Saturday, February 13, 2016

DrScythe Thoughts - Part I: The internet, final frontier between musicians and freedom



Theoretically the internet should’ve helped bands and musicians a lot. Direct contact between the essential ends of the ‘business’, cutting away the industry nonsense…

And while it is slowly crouching towards this utopic situation it’s actually a huge mess. A really huge labyrinth and no one knows where the exit is. And the entrance is long gone. Now we’ve got sites for bands to sell their music, streaming sites for industry, streaming sites for hobbyists, mixed streaming sites, networking sites for bands/bands, networking sites for bands/industry, live streaming sites, video sites, all the different social networks, blogs, vlogs,  forums and maybe even more stuff…

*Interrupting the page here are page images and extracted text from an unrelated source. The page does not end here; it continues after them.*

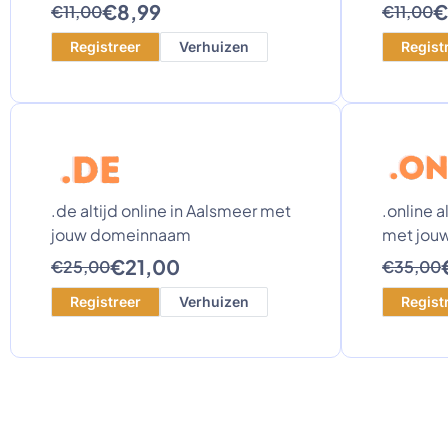
€8,99
€
€11,00
€11,00
Registreer
Verhuizen
Regist
.de altijd online in Aalsmeer met
.online a
jouw domeinnaam
met jou
€21,00
€25,00
€35,00
Registreer
Verhuizen
Regist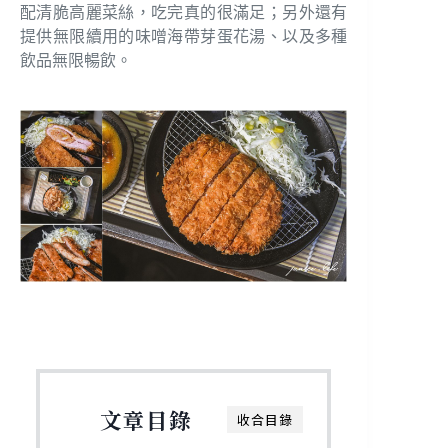
配清脆高麗菜絲，吃完真的很滿足；另外還有
提供無限續用的味噌海帶芽蛋花湯、以及多種
飲品無限暢飲。
文章目錄
收合目錄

Promoting your band? How and where?

This leads to small and unknown artists (like me) struggling for any attention at all, slightly larger artiAdd captionsts (let’s say ‘known regional’) struggling for enough attention to make the next step, large artists struggling between making money and being hobbyists while the largest ones are still connected to the promotion machinery (I guess mostly because the ‘mainstream listener’ doesn’t bother with discovering new music and just jumping on the band wagon when the industry (or music enthusiasts) found something new to like).

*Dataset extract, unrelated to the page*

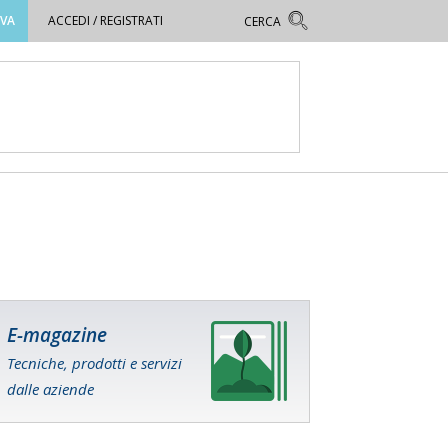
OVA
ACCEDI / REGISTRATI
E-magazine
Tecniche, prodotti e servizi
dalle aziende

So we’ve got dozens of places flooded with thousands of musicians who want the attention of the world which they can only get by convincing a few enthusiasts that their music is the next big thing or at least good enough to enjoy (the standard may vary). It would be chaotic on a single platform it is even worse now. On top of this it’s not even easy to promote yourself. Rules and restrictions on some pages, technical barriers on others are all in the way of saying ‘hello, I’m here’. It’s understandable that no one likes the typical promoting account: registering, posting once or twice and never logging in again. But if you would spend hours with posting and commenting in groups there’s not a lot of time left for making music. If you’re a band of five one member could easily be working full-time solely on the promotion nowadays just for a few likes and clicks on all the different sites.

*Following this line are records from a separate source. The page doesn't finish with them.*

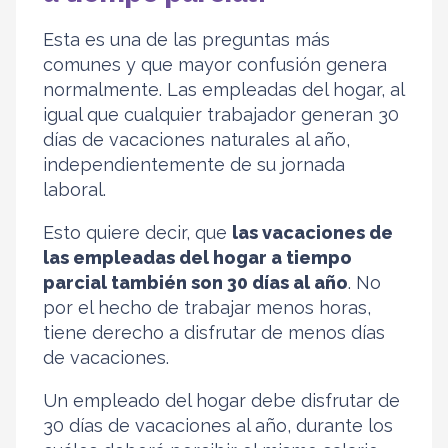
Esta es una de las preguntas más
comunes y que mayor confusión genera
normalmente. Las empleadas del hogar, al
igual que cualquier trabajador generan 30
días de vacaciones naturales al año,
independientemente de su jornada
laboral.
Esto quiere decir, que
las vacaciones de
las empleadas del hogar a tiempo
parcial también son 30 días al año
. No
por el hecho de trabajar menos horas,
tiene derecho a disfrutar de menos días
de vacaciones.
Un empleado del hogar debe disfrutar de
30 días de vacaciones al año, durante los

I know that this is nothing new to many but I am experiencing the problems first-hand now so that I am actually involved in it instead of just being an observer. Especially since I am getting mostly positive feedback (everything else being mixing/mastering critique so far) from family to random people to some professionals I am really eager to reach more people. No matter what a musician you know tells you: secretly she/he is dreaming about making a living by making music. Even the trvest Black Metal band would love to spend most of their time with music. The reasons might differ: reaching a higher level of art, learn more instruments or be better at the one they’re playing, releasing more music, play live more often, just leaving the hated regular job…but in the end it’s the ideal of doing what you love and still being able to pay your bills. Not a large house and concerts in huge stadiums. That’s the gold flakes on the sprinkles on the whipped cream on the best icing ever on the best cake ever made. Or so.

What would be ideal: a site like a crash between bandcamp, OLD myspace and 500px. Bands could present themselves in their own chosen style, people could buy the stuff and a ranking system. And to keep the big ones from blocking the upcoming artists: a ‘hall of fame’ for those having a rank over 95% longer than 3 months straight. That’s just scribbling ideas but something like that would be great. Maybe YouTube is heading this way now after acquiring bandpage.